(Records to use begins)

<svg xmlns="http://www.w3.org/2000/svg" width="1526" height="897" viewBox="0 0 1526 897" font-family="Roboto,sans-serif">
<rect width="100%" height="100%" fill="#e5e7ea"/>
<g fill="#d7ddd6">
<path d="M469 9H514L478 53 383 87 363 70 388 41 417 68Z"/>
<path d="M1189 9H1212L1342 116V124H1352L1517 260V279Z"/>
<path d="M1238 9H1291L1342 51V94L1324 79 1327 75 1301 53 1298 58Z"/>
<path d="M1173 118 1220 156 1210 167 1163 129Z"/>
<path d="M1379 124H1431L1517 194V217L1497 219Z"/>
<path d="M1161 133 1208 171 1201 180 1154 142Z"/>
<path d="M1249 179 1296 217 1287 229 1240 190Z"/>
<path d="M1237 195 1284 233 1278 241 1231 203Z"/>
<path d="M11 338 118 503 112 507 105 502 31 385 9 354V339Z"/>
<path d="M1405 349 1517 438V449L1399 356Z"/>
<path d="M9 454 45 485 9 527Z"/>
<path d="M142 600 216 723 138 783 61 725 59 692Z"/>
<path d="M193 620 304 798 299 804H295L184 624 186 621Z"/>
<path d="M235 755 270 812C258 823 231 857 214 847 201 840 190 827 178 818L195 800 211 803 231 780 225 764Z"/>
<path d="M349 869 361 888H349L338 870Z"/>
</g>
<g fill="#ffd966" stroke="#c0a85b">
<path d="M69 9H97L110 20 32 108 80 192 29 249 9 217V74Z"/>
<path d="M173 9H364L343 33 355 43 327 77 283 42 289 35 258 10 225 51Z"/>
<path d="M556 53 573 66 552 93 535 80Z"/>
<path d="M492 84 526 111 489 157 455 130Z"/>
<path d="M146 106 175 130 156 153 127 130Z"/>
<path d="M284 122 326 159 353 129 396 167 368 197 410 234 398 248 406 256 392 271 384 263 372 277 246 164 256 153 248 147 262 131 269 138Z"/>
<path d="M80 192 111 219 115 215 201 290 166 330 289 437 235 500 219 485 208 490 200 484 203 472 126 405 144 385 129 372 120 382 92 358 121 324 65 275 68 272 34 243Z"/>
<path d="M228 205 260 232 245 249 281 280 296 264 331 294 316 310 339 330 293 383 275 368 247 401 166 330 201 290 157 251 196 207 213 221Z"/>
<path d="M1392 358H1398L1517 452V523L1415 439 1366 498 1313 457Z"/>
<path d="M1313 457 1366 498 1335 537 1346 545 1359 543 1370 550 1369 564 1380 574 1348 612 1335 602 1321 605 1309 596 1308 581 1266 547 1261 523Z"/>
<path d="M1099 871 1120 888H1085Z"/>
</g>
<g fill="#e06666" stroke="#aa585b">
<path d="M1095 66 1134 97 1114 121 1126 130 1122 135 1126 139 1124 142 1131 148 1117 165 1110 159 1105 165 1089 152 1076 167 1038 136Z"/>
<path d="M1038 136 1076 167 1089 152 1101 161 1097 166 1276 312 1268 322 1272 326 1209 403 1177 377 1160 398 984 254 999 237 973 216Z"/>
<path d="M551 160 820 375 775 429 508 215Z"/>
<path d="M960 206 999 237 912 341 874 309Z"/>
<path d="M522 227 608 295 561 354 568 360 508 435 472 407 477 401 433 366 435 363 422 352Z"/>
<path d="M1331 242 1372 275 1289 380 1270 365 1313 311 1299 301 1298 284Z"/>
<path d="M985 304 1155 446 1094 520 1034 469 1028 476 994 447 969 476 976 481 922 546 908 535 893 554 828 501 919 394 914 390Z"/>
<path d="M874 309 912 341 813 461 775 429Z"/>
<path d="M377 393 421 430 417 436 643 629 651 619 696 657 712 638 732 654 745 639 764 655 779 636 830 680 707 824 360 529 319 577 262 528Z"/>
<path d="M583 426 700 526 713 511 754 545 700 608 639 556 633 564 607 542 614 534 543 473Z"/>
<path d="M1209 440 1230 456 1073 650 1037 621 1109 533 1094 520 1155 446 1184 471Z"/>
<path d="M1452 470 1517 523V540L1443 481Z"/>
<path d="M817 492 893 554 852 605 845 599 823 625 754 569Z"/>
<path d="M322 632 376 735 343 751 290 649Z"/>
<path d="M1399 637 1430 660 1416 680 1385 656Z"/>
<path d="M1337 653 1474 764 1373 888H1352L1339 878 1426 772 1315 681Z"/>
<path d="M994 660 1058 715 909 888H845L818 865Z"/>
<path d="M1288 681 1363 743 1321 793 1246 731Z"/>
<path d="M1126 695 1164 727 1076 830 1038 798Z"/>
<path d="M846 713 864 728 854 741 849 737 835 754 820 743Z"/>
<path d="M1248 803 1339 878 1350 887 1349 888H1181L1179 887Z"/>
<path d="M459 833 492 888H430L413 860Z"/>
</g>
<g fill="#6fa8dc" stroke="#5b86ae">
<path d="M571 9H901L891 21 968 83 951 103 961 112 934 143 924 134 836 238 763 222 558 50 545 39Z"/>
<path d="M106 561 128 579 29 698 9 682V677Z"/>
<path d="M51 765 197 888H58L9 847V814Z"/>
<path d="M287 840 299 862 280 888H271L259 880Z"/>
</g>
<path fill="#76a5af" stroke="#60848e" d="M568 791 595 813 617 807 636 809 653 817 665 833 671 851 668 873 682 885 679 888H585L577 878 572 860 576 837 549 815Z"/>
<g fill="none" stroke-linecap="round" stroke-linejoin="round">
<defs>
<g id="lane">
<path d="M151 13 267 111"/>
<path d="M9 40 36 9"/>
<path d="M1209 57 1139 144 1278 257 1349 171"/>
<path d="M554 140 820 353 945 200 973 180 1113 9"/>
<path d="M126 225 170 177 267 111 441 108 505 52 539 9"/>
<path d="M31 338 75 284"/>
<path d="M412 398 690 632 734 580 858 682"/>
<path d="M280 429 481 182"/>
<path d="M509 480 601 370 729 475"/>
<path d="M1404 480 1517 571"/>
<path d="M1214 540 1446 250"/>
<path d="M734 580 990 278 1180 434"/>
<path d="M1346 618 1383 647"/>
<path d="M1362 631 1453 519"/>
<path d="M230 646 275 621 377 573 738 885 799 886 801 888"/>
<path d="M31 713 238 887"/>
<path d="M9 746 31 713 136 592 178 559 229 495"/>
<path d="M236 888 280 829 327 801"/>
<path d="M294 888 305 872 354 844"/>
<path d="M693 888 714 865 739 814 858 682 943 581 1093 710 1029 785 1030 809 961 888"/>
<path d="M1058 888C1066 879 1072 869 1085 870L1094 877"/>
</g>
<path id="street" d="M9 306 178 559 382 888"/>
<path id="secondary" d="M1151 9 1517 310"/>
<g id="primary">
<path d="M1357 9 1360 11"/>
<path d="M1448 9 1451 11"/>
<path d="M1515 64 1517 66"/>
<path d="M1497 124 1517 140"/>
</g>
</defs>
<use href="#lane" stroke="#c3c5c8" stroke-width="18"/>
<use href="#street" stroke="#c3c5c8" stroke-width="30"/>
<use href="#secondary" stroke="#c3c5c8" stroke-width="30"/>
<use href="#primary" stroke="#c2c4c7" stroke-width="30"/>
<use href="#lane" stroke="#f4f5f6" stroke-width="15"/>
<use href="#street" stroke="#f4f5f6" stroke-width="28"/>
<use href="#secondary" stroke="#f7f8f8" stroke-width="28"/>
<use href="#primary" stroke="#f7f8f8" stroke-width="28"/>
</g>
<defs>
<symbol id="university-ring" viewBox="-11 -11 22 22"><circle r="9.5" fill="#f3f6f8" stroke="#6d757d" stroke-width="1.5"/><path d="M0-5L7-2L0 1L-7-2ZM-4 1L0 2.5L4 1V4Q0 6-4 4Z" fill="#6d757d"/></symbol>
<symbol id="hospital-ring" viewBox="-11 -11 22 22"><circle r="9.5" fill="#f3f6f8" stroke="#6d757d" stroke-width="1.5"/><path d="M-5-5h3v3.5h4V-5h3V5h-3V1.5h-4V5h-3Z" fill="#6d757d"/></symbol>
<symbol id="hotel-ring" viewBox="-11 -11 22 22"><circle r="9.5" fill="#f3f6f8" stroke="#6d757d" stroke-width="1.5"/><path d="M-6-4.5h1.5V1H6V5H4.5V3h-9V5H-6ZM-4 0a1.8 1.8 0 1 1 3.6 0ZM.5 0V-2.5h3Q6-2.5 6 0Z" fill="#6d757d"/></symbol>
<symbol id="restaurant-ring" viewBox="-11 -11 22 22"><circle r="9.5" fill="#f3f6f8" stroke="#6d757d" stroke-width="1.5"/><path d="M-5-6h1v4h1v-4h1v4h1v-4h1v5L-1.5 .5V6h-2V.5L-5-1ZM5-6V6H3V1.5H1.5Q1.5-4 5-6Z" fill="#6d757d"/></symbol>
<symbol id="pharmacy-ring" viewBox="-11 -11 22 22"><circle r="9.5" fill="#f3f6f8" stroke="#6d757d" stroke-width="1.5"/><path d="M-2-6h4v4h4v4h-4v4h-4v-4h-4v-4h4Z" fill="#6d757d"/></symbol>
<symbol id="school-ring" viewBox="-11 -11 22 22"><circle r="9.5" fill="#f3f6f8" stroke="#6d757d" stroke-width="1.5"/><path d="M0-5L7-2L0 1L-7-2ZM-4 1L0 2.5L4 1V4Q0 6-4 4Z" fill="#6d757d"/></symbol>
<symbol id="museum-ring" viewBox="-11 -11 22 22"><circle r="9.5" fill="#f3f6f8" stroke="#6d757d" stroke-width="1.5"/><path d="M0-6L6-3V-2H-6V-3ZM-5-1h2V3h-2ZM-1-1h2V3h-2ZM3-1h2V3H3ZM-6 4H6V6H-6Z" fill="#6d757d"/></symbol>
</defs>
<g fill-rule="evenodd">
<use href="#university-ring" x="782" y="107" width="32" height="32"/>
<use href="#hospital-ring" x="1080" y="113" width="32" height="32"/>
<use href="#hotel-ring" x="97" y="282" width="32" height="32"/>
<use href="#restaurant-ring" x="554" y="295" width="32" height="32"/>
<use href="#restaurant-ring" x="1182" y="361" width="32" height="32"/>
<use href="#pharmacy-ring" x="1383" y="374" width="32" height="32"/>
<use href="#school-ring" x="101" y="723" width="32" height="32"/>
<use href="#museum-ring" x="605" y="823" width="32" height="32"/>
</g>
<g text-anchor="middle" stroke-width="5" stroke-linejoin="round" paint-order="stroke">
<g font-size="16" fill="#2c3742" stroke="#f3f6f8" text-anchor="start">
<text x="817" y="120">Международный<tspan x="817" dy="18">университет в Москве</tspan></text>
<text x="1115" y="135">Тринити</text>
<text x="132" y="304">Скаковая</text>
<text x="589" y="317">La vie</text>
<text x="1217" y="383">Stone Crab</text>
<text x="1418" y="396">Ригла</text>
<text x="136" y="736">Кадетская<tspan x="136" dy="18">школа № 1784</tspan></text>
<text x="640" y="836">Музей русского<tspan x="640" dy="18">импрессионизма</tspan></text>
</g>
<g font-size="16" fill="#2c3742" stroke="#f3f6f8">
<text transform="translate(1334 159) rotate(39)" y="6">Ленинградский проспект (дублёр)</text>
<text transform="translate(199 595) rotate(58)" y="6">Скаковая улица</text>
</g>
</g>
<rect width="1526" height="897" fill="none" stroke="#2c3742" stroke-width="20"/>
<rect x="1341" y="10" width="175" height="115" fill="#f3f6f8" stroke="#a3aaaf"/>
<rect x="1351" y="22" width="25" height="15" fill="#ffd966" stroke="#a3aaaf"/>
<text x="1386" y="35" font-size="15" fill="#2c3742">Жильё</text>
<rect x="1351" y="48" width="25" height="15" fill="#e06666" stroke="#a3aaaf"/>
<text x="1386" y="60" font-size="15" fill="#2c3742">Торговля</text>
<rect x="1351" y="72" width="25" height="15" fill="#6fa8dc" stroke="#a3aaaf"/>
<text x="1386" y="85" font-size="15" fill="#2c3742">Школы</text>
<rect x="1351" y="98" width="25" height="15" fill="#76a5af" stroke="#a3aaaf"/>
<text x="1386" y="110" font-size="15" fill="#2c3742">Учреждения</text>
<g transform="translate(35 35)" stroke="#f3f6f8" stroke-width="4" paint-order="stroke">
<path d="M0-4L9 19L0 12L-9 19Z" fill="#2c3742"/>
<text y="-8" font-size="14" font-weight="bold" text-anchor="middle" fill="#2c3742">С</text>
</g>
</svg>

(Records to use ends)

→ **Exercise aim**
Whenever a line of the data above includes the word "linejoin", copy that line.

→ **Completed task**
<g fill="none" stroke-linecap="round" stroke-linejoin="round">
<g text-anchor="middle" stroke-width="5" stroke-linejoin="round" paint-order="stroke">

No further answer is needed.